Listed entries START

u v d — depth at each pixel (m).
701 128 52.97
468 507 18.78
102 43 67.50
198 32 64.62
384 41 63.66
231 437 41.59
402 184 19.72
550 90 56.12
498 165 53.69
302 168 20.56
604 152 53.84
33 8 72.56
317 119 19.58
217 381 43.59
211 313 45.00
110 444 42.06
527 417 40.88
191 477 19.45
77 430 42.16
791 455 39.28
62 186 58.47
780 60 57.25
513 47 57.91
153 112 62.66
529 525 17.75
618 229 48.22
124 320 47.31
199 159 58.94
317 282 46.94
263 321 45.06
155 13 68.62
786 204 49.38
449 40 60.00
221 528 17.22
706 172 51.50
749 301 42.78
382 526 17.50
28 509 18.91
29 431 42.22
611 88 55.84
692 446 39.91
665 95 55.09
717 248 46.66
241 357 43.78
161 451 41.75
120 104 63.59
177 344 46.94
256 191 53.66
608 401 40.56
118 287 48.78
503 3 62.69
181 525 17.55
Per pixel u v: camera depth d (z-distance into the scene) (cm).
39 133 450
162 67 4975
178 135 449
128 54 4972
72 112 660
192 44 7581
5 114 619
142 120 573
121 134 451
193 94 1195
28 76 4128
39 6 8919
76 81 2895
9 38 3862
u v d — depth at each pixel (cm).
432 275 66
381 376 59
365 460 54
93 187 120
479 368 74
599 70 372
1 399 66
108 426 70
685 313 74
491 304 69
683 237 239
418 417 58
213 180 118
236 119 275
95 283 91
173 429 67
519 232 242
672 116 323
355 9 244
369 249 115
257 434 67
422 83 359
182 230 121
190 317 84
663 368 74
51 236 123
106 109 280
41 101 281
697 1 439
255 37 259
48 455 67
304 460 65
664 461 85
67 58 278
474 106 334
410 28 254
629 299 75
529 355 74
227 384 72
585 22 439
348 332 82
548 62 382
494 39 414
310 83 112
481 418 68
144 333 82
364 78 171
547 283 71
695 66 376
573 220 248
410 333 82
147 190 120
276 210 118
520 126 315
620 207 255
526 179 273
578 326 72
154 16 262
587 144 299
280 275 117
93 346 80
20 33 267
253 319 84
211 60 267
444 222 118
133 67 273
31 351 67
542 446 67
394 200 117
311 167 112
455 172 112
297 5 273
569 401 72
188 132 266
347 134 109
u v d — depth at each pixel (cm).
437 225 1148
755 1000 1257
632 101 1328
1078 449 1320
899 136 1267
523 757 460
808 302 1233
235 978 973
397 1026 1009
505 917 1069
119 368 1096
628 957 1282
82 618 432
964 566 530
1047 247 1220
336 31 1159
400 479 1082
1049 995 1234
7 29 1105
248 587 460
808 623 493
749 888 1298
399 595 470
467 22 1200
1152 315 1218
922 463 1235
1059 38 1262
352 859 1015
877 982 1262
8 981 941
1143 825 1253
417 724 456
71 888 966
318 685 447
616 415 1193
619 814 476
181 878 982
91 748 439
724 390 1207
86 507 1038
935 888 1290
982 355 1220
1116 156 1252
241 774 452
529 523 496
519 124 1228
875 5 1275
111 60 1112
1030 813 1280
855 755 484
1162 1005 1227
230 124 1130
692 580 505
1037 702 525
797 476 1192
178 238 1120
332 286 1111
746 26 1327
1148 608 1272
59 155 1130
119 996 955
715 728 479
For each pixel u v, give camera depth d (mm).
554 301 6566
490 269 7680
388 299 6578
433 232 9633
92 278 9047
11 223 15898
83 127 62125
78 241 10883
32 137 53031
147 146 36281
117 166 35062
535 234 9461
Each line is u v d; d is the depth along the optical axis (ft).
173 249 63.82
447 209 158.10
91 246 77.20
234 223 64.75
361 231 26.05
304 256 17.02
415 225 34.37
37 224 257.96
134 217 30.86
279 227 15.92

Listed entries END

Problem requirements: Which lines of the records contain "pixel"? Show each of them.

Output of the exercise:
u v d — depth at each pixel (m).
Per pixel u v: camera depth d (z-distance into the scene) (cm).
u v d — depth at each pixel (cm).
u v d — depth at each pixel (cm).
For each pixel u v, give camera depth d (mm).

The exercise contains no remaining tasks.